#### Description of the task:
Where does the word "coffee" appear in the entries below? Copy each line that holds it.

#### Data provided:
'''

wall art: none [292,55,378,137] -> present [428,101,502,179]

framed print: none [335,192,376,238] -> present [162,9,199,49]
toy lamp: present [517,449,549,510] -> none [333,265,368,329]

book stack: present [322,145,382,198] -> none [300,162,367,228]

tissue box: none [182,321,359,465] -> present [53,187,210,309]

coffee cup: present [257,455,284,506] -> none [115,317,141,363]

'''
'''

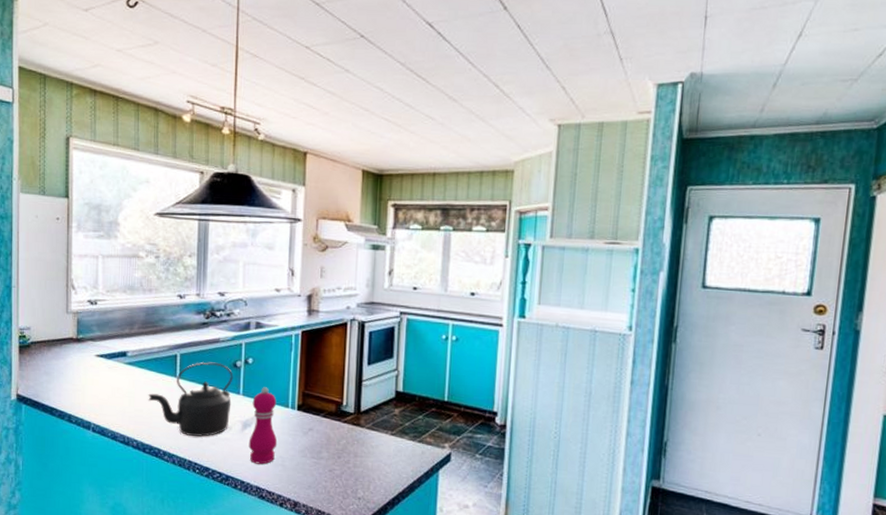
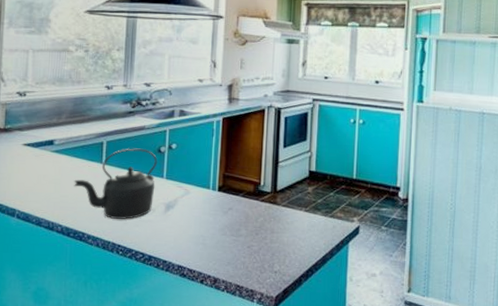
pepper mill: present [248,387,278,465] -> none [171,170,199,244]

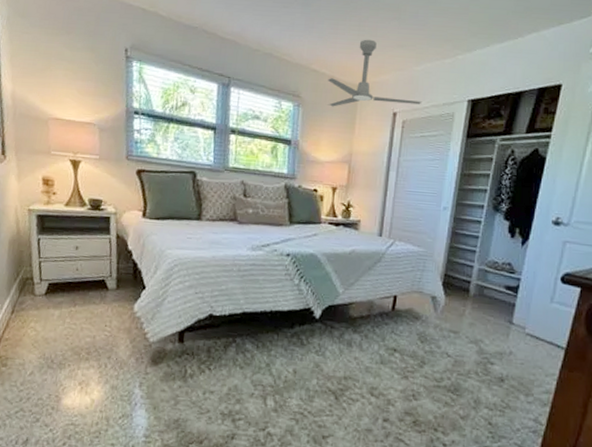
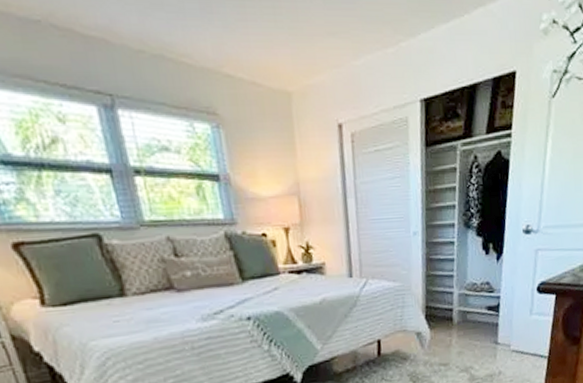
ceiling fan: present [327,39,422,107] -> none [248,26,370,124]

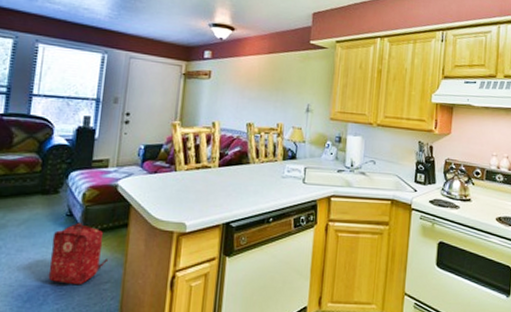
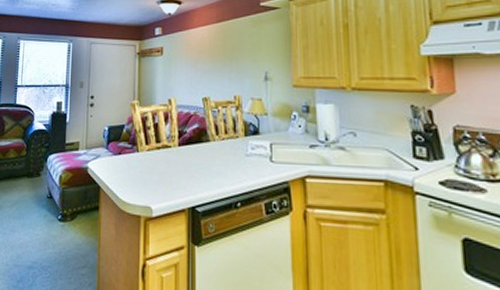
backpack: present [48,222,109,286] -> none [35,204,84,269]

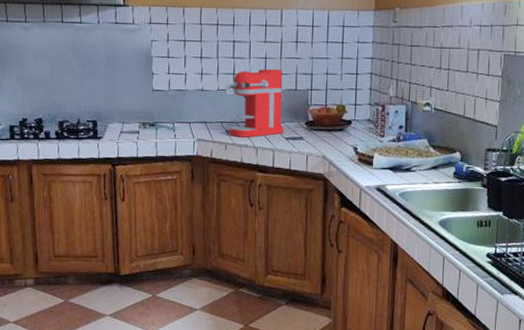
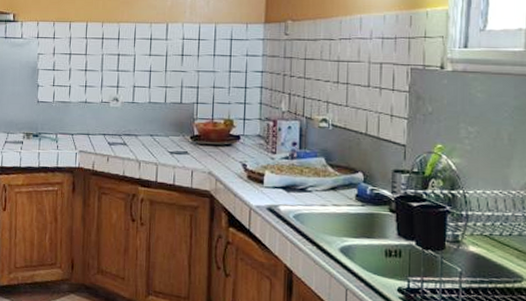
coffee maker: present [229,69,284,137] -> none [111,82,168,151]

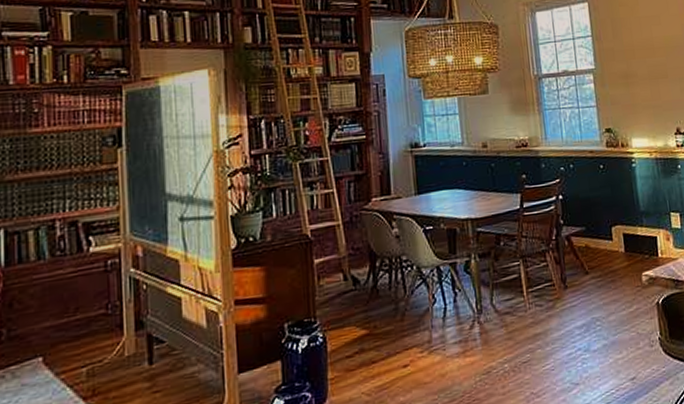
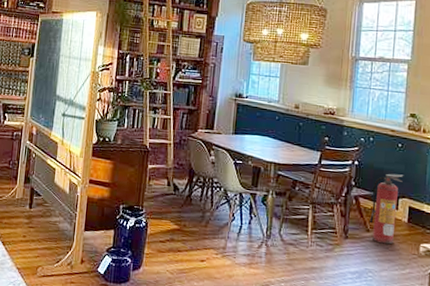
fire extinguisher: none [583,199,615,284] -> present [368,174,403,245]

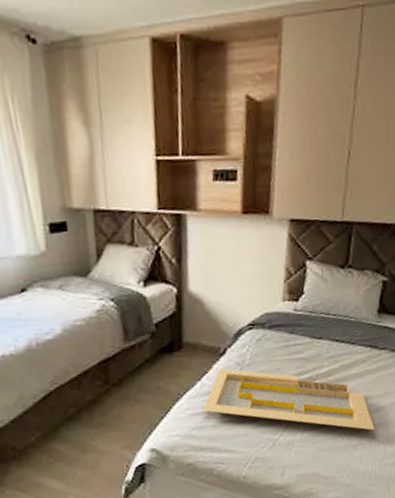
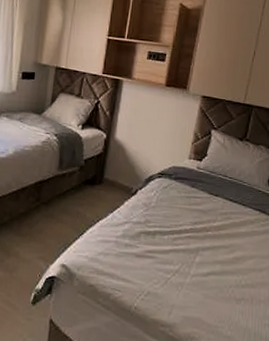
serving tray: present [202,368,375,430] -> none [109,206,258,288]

'''
'''

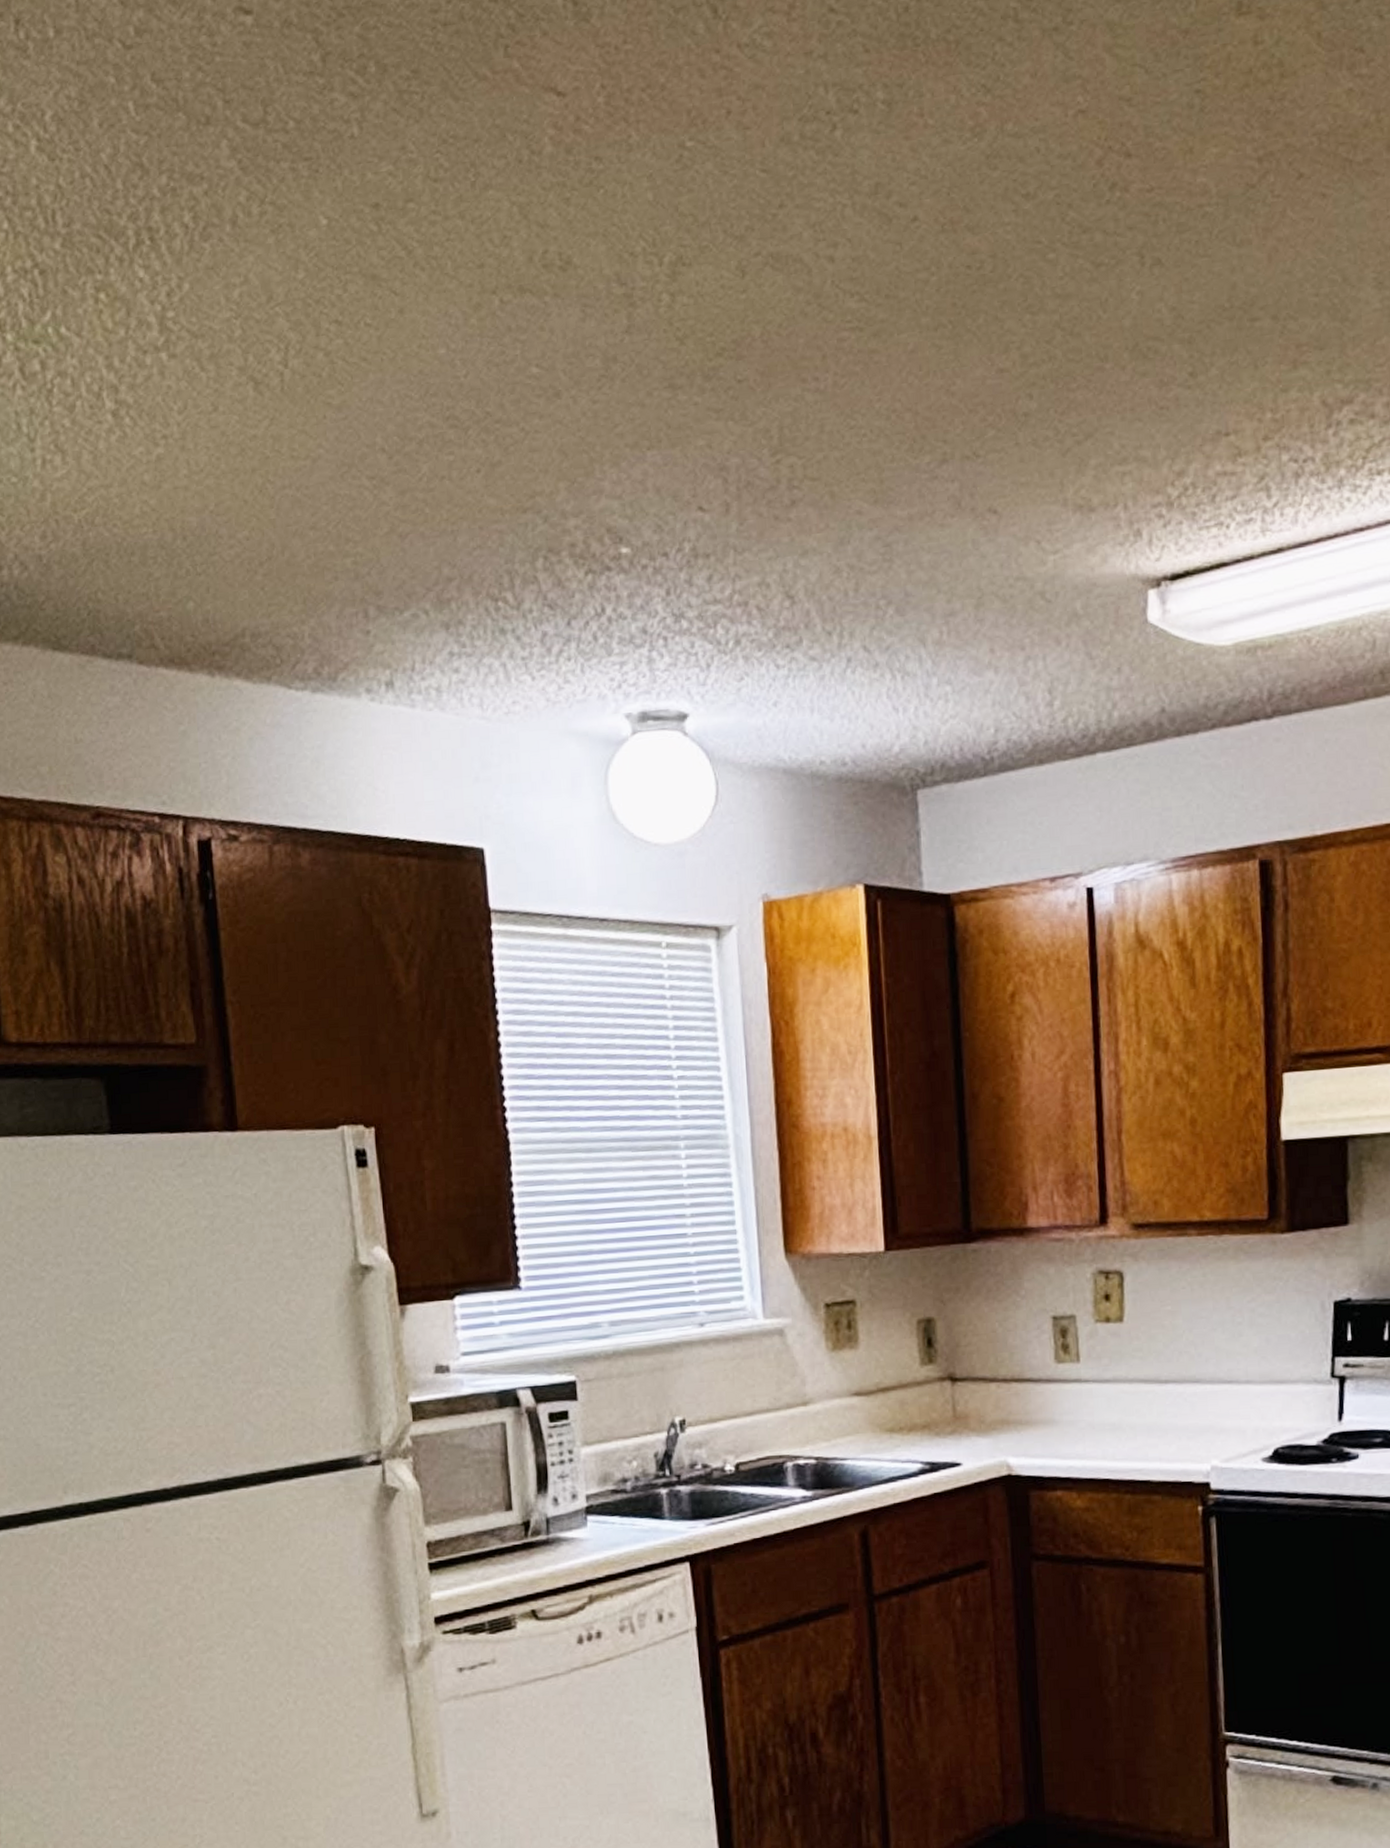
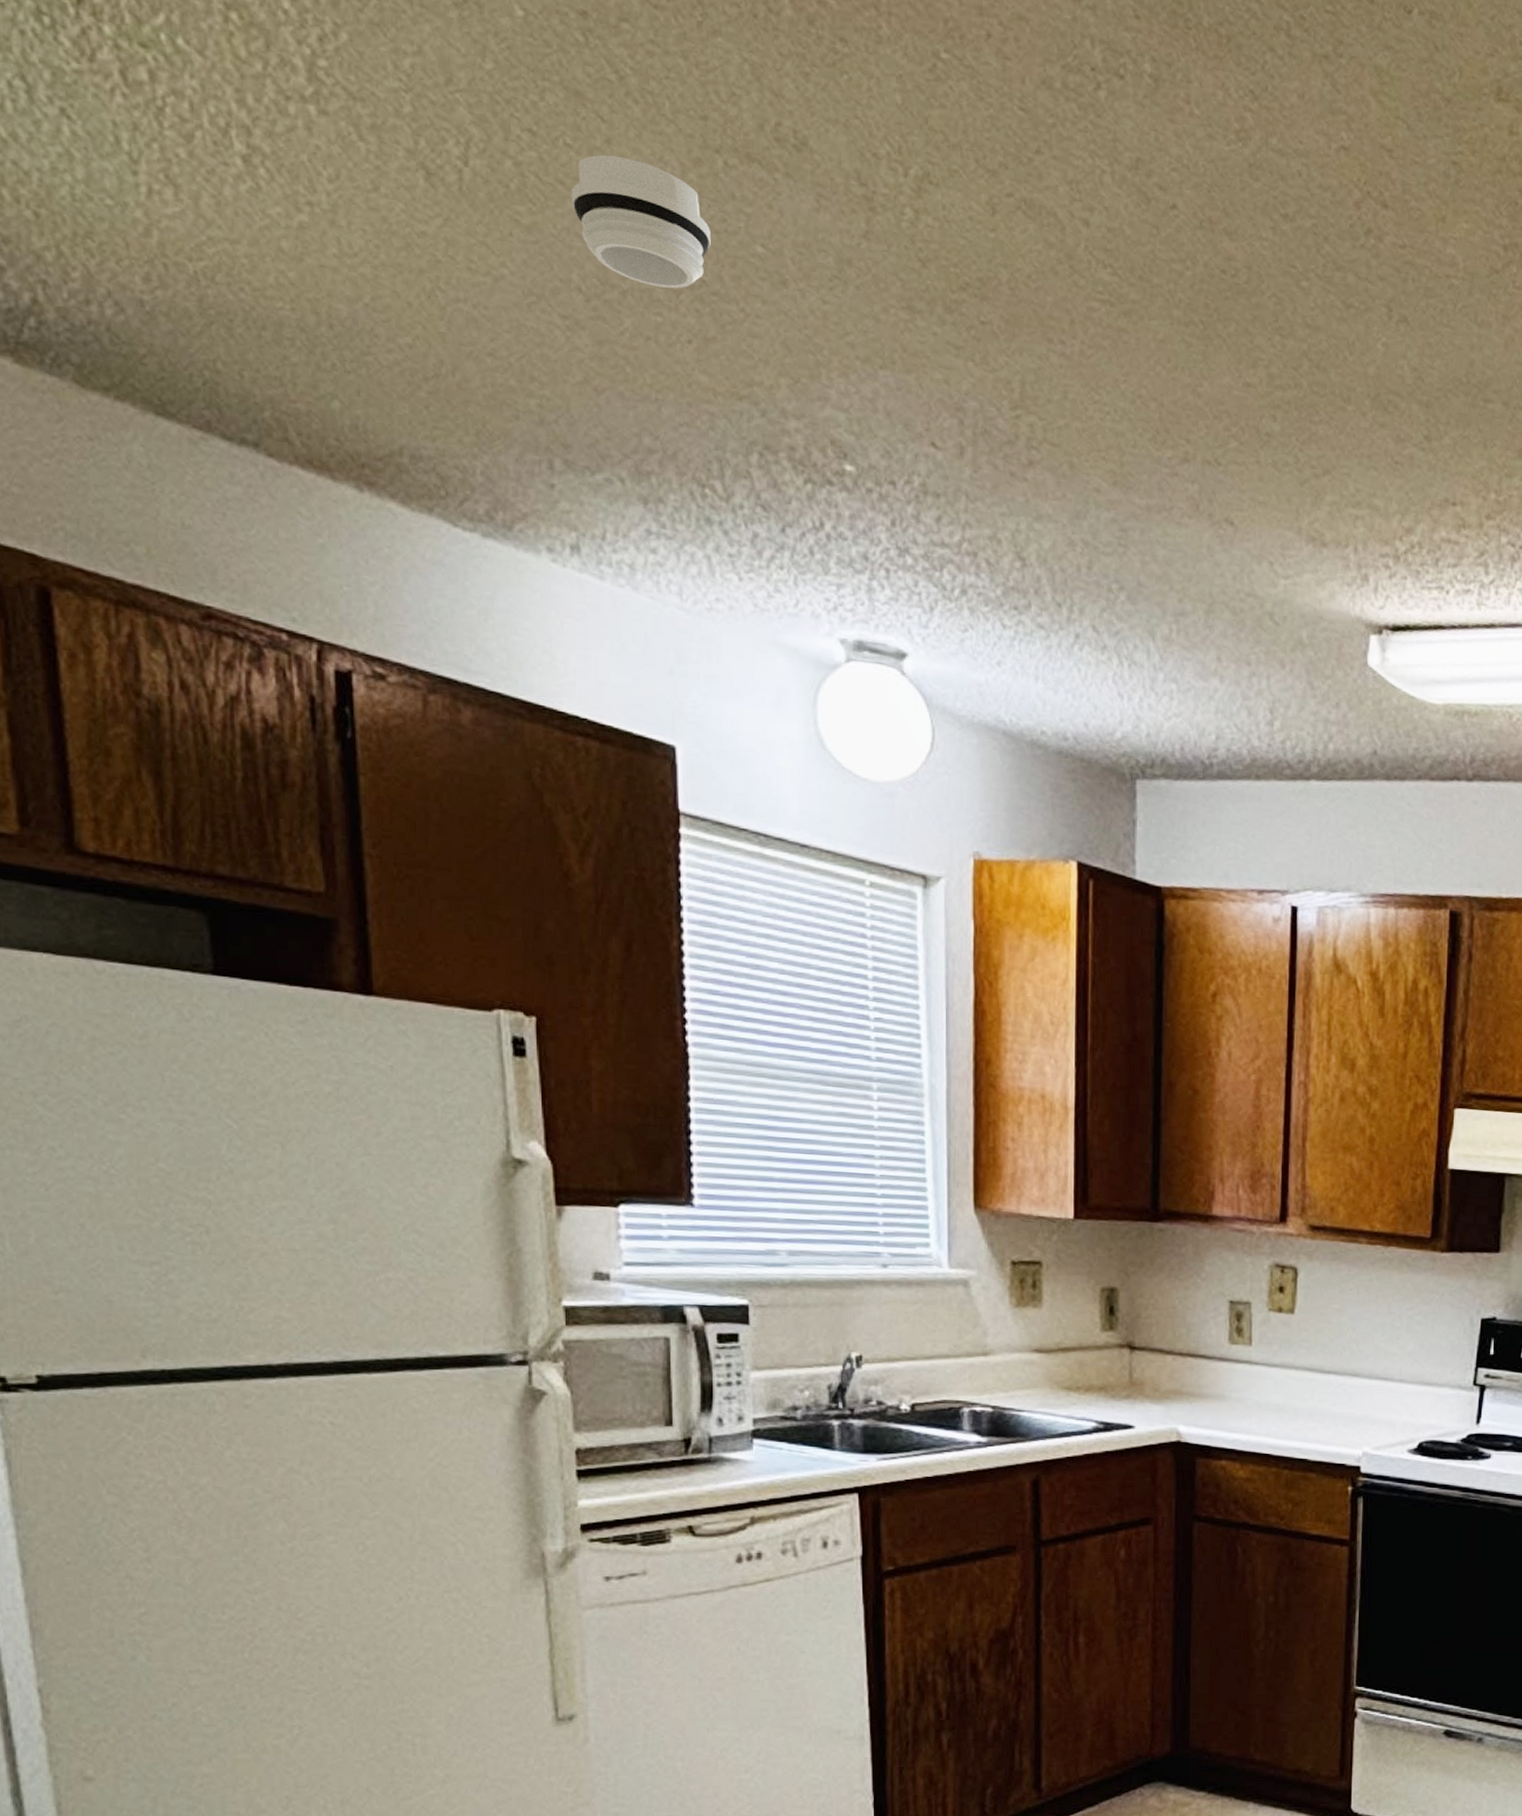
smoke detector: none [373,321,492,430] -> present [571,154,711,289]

'''

#### Solution to this problem:
coffee cup: present [257,455,284,506] -> none [115,317,141,363]
coffee maker: present [229,69,284,137] -> none [111,82,168,151]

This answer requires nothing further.